Despite a decrease in gross profit margin and an adjusted EBITDA loss of nearly $35 million, Farfetch’s Q1 results surpassed analysts’ expectations. The company’s stock experienced a significant surge in late trading following the release of the results.

Founder, chairman, and CEO José Neves expressed his satisfaction with Farfetch’s return to growth in the first quarter and the progress made towards achieving the company’s 2023 plan. He highlighted the strengthening GMV growth in the US and China, as well as increased orders on the Farfetch Marketplace, as signs of the resilience and strength of the core business. Neves also emphasized recent partnerships with luxury brands Ferragamo and Reebok, as well as advancements in profitability and cash flow initiatives, demonstrating Farfetch’s commitment to its 2023 plan.

CFO Elliot Jordan echoed Neves’ positive sentiments, expressing his contentment with the numbers. Jordan emphasized Farfetch’s accelerated underlying growth, disciplined cost control, and improved cash flows.

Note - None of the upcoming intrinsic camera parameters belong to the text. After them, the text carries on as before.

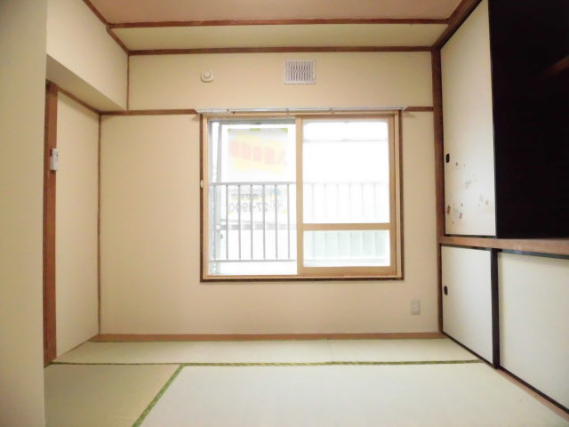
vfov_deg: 56.8
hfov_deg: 71.6
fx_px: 394
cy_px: 214
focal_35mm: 24
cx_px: 284
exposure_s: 1/100
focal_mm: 4.3
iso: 800
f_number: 3.1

He expressed confidence in the company’s ability to achieve luxury market-beating growth, profitability, and positive free cash flow, even amidst challenging macro conditions.

During Q1, Farfetch implemented various growth strategies, such as increasing supply from multi-brand retailers and e-concession partners, launching Ferragamo’s European e-commerce channel, and expanding its collaboration with Harrods. The company also prioritized the development of digital and artificial intelligence capabilities to enhance personalization and engagement on the Farfetch Marketplace, resulting in an increase in active customers to approximately 4 million.

Looking ahead, Farfetch anticipates a full-year group GMV of roughly $4.9 billion, Digital Platform GMV of around $4.2 billion, Brand Platform GMV of $0.6 billion, and an adjusted EBITDA margin of 1% to 3%. With ongoing progress and a focus on executing its strategic plans, Farfetch remains optimistic about its future in the luxury fashion e-commerce market.